TEXT UNDER STUDY:
BEGIN

Channel 4 is taking a less blanket approach that leaves it free to run some ads on its main channel, according to this statement from the broadcaster:
“We have removed commercial breaks in content specifically covering the death of His Royal Highness, The Duke of Edinburgh and we are reviewing all commercials across all of our and our partners’ content and pausing any ads where we feel it’s appropriate to do so. We will continue to review the situation over the coming days and liaise closely with clients and advertisers.”
It will extend its usual 7pm Channel 4 News bulletin to 90 minutes.
A number of newsbrand website homepages, including The Times and the FT, appeared at times this afternoon to have suspended any ads except in-house promotions, although this situation appears to be fluid.
Radio stations including Classic FM and Absolute Radio have suspended their normal programming and advertising to run just sombre music and news bulletins announcing the Duke of Edinburgh’s death.
Twitter, the platform which is likely to be dominated by discussion about the news, is still showing promoted tweets to UK users.
Four major outdoor media owners with digital screen networks have also suspended advertising for at least 24 hours, according to a media agency source who wished to remain anonymous. They are Clear Channel, JCDecaux, Ocean Outdoor and Global.

END

PROBLEM SET:
**1)** According to the report on advertising after the Duke of Edinburgh's death, why does Channel 4's approach leave it free to run some ads on its main channel? Answer in one to three sentences.
**2)** Carry on the report on advertising after the Duke of Edinburgh's death, starting after its final sentence.
The material that follows comes from a separate source and is unrelated to the text above.

PROVIDED MATERIAL:
BEGIN

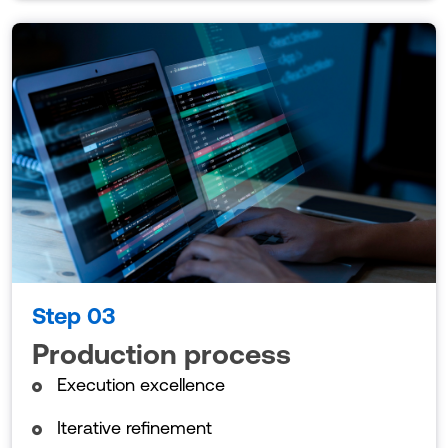
Step 03
Production process
Execution excellence
Iterative refinement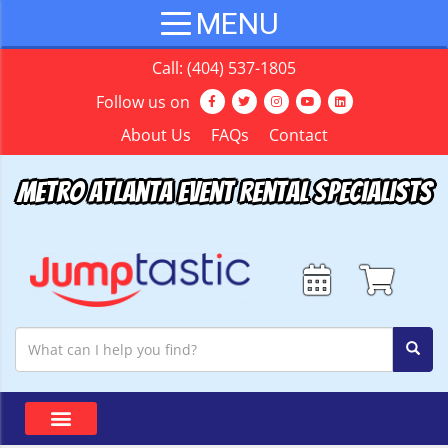
Call:
(404) 537-1805
Follow us on
About Us
FAQs
Contact
Metro Atlanta Event Rental Specialists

END

ANSWERS BY TASK:
**1)** Channel 4 removed commercial breaks only in content specifically covering the Duke of Edinburgh's death. For all other content, it is reviewing commercials and pausing ads only where it judges that appropriate, rather than suspending advertising entirely.

**2)**
Ocean Outdoor has confirmed its screens, including the Piccadilly Lights pictured below, will show a visual tribute to Prince Philip for 24 hours from 2pm on Friday.
Tim Bleakley, chief executive of Ocean Outdoor, told Campaign: "The outdoor industry has in place an agreed process across Outsmart members and in addition Ocean Outdoor has in place an agreed protocol for the death of senior Royals which involves the suspension of advertising on our digital out of home screens for an appropriate period of time.
"Obituaries, memorials and other content is prepared in-house in advance by the PR and design team. This allows us to switch our screens quickly as a mark of respect in the event of the death of a senior Royal. On such occasions, we also liaise closely with agencies, clients and landlords such as Land Securities for the Piccadilly Lights."
The funeral for Prince Philip, who was 99 years old, will take place on 17 April.